Find each line in the listing that contains the string "route" and copy those lines. Only case-sensitive matches count.

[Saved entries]
——————
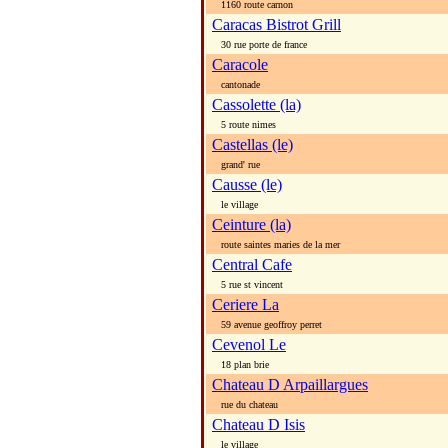
1160 route carnon
Caracas Bistrot Grill
30 rue porte de france
Caracole
cantonade
Cassolette (la)
5 route nimes
Castellas (le)
grand' rue
Causse (le)
le village
Ceinture (la)
route saintes maries de la mer
Central Cafe
5 rue st vincent
Ceriere La
59 avenue geoffroy perret
Cevenol Le
18 plan brie
Chateau D Arpaillargues
rue du chateau
Chateau D Isis
le village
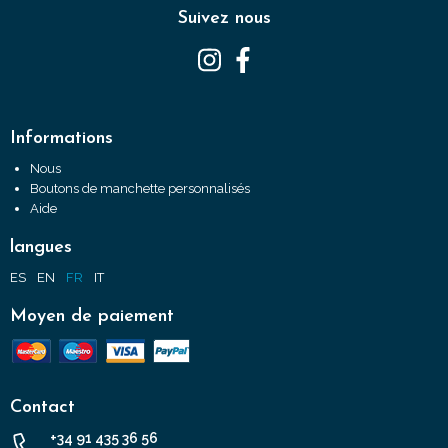
Suivez nous
Informations
Nous
Boutons de manchette personnalisés
Aide
langues
ES
EN
FR
IT
Moyen de paiement
Contact
+34 91 435 36 56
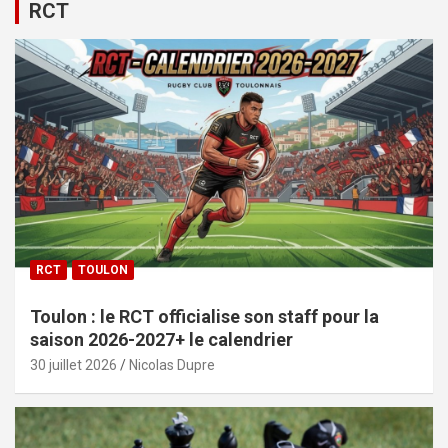
RCT
RCT
TOULON
Toulon : le RCT officialise son staff pour la
saison 2026-2027+ le calendrier
30 juillet 2026
Nicolas Dupre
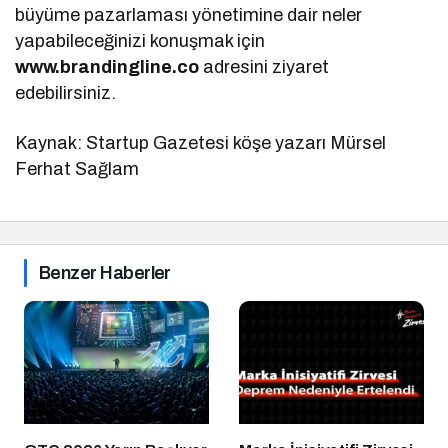
büyüme pazarlaması yönetimine dair neler
yapabileceğinizi konuşmak için
www.brandingline.co
adresini ziyaret
edebilirsiniz.
Kaynak: Startup Gazetesi köşe yazarı Mürsel
Ferhat Sağlam
Benzer Haberler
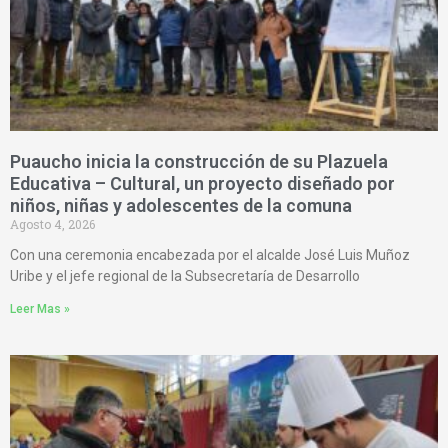
Puaucho inicia la construcción de su Plazuela
Educativa – Cultural, un proyecto diseñado por
niños, niñas y adolescentes de la comuna
Agosto 4, 2026
Con una ceremonia encabezada por el alcalde José Luis Muñoz
Uribe y el jefe regional de la Subsecretaría de Desarrollo
Leer Mas »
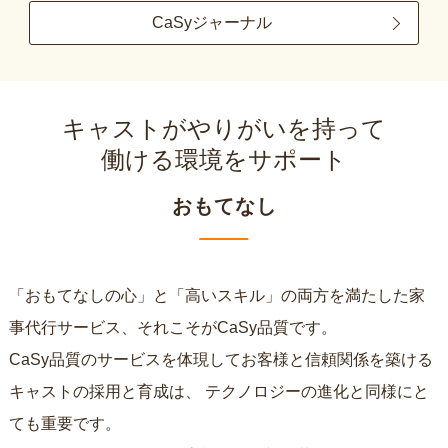
CaSyジャーナル
キャストがやりがいを持って
働ける環境をサポート
おもてなし
「おもてなしの心」と「高いスキル」の両方を満たした家
事代行サービス、それこそがCaSy品質です。
CaSy品質のサービスを体現してお客様と信頼関係を築ける
キャストの採用と育成は、
テクノロジーの進化と同様にと
ても重要です。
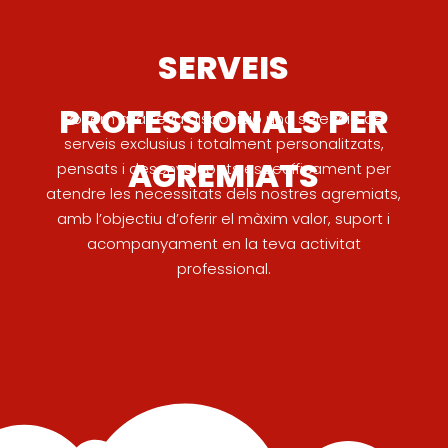
SERVEIS
PROFESSIONALS PER
Posem a la teva disposició una selecció de
serveis exclusius i totalment personalitzats,
AGREMIATS
pensats i desenvolupats específicament per
atendre les necessitats dels nostres agremiats,
amb l’objectiu d’oferir el màxim valor, suport i
acompanyament en la teva activitat
professional.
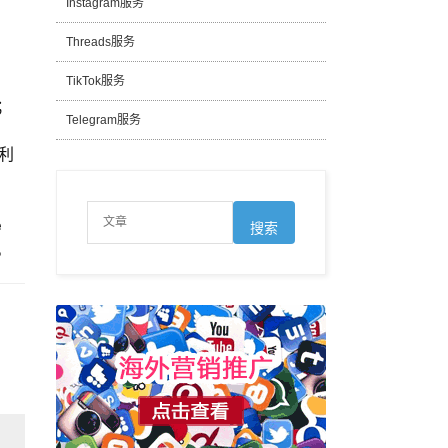
Instagram服务
Threads服务
TikTok服务
；
Telegram服务
利
e
。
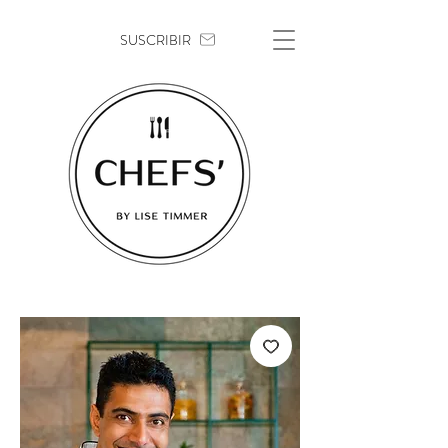
SUSCRIBIR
——————
> **Expected output**
1160 route carnon
5 route nimes
route saintes maries de la mer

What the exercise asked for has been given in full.